From this flawed analysis he draws a false conclusion. Experts warned that Osborne’s tax attacks would drive up rents, and that abolition of S 21 would drive out landlords and drive up rents. He claims (falsely) that the first prediction did not materialise therefore the second one won’t!
“The lesson in all this is that the government should press on with legislation to raise standards within the rental market, particularly ending Section 21 of the 1988 Housing Act to provide greater security of tenure.”
Craw wants to introduce lifetime tenancies again, which made the PRS shrink in the last century. More than 80% of landlords own only one or two properties. If they had no way of recovering them they would not rent them out in the first place, and the supply would shrink once again. There would be less choice for tenants and rents would be higher.
Craw asserts that landlords will not flee the market, and will just allow the value of their properties to be halved because of sitting tenants, but he wants measures to stop them fleeing!
“Any efforts to boost home ownership must be matched by reforms that protect tenants whose landlord wants to sell. We need to put an end to landlords evicting without a reason and cushion the blow for tenants who are forced to move through no fault of their own – requiring landlords to compensate tenants would achieve this while encouraging sales with sitting tenants,” he said.

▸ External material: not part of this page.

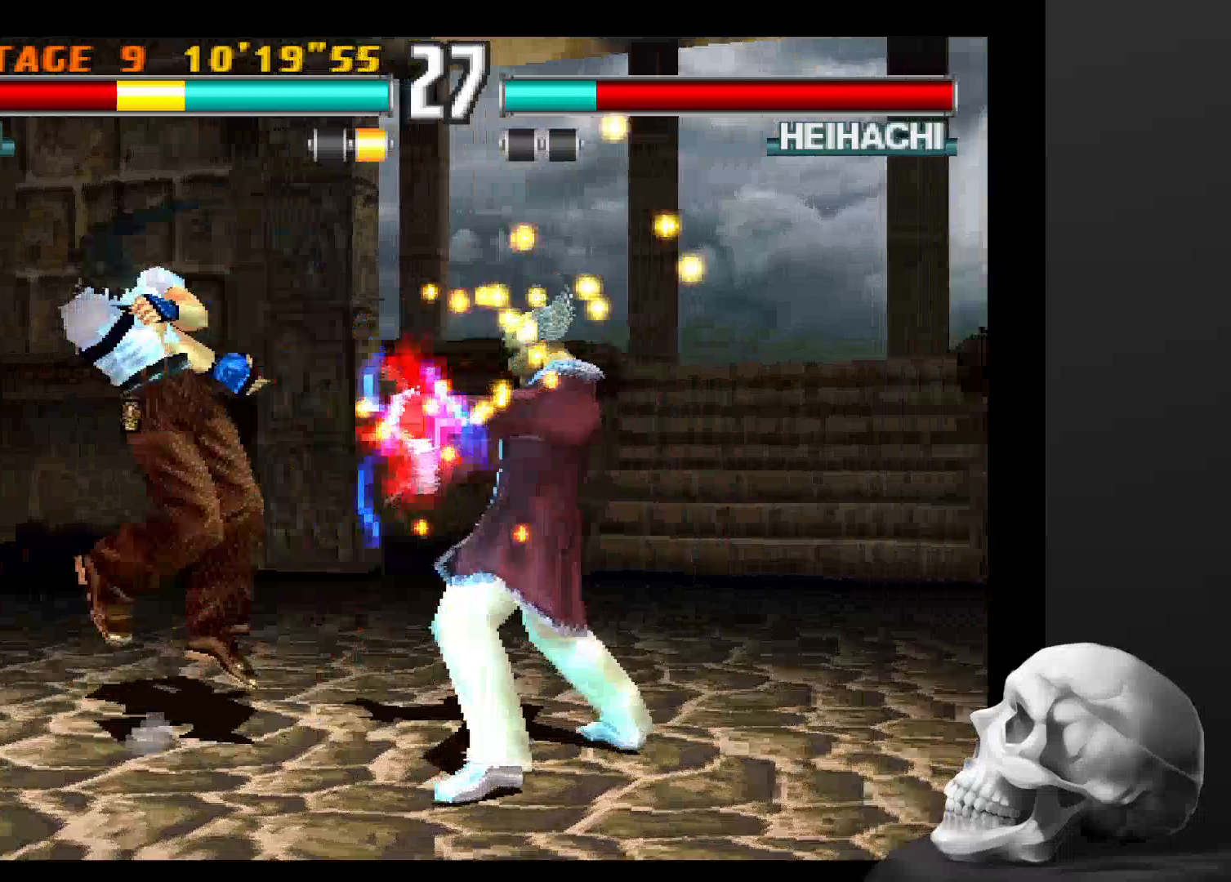
{"buttons": [], "left_stick": "center", "right_stick": "center", "events": []}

He ends with “For policymakers this has important implications. Regulation such as greater security of tenure is designed to improve tenants’ lives by giving them much-needed stability, and the confidence to exercise their rights to fair treatment and safe accommodation. Such measures may well result in more landlords deciding to leave the market, causing the private rented sector to shrink and home ownership to rise. But there is no reason to think that in doing so they will make tenants financially worse off.” (His emphasis)
No reason except that logic and wisdom indicate that they will indeed be worse off – due to the Law of Supply and Demand.
This flawed paper will not deceive seasoned policymakers, but unscrupulous people may use it in propaganda. If they do, we must rebut it.
However, Craw’s paper will lull his followers in Generation Rent into a false sense of security about the consequences of their campaigns. It is they who are being hoodwinked.